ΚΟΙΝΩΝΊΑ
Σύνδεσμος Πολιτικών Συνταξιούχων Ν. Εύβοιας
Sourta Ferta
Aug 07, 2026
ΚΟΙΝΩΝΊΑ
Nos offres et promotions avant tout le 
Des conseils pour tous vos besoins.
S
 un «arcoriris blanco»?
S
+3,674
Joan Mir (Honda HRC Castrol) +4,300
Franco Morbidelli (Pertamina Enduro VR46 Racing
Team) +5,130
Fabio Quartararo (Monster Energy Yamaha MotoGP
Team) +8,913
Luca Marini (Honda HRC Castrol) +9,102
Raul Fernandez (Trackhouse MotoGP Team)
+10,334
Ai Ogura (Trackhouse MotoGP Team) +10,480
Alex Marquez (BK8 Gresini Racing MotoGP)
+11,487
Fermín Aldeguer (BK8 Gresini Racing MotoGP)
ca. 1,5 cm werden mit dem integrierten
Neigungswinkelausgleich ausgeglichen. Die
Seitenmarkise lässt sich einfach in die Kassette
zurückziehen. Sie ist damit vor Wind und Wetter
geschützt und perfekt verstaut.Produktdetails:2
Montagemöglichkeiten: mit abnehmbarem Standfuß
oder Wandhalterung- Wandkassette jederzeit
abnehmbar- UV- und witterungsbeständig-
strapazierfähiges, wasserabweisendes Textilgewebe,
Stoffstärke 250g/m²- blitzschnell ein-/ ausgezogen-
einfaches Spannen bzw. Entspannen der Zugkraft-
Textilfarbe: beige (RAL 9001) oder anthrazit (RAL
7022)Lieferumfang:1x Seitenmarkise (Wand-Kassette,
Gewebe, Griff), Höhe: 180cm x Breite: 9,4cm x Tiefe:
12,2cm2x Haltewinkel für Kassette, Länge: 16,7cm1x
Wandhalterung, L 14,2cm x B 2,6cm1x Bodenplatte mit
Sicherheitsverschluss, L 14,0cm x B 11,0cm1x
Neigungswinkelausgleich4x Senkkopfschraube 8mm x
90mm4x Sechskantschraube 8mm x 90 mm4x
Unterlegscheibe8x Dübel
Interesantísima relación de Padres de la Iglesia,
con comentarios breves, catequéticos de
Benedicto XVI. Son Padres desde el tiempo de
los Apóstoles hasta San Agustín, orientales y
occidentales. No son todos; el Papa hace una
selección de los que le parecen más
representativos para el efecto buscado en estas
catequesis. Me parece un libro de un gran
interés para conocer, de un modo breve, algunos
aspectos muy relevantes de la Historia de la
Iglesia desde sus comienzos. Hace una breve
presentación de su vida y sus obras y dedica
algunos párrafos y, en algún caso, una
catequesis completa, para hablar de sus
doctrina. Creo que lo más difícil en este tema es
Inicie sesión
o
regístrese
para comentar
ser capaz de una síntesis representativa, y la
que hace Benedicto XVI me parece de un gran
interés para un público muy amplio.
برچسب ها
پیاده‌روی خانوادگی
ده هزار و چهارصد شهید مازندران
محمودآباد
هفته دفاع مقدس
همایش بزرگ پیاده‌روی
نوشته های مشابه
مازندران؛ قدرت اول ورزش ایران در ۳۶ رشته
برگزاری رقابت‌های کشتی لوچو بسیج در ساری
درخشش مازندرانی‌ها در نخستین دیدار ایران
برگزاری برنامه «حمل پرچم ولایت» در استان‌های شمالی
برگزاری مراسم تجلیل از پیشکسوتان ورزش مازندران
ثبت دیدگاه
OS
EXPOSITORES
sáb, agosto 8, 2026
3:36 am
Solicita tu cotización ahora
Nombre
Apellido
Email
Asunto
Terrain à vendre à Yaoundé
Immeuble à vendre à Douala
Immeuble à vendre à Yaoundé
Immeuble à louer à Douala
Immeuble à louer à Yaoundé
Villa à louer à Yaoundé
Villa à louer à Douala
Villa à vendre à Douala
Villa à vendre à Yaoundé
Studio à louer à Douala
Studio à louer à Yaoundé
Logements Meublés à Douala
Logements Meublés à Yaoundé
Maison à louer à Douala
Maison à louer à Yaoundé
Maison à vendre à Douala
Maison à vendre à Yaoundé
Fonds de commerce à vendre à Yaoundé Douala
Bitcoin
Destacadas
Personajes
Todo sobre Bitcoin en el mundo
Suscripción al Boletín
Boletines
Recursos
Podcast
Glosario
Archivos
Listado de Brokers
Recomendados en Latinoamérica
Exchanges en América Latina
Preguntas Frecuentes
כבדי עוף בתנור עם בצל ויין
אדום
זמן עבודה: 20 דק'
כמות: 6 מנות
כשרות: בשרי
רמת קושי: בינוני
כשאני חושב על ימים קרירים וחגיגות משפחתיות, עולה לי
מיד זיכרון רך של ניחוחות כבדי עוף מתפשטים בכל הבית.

= Task details =
What lines above contain "Maison"? Copy them out.

= Your response =
Maison à louer à Douala
Maison à louer à Yaoundé
Maison à vendre à Douala
Maison à vendre à Yaoundé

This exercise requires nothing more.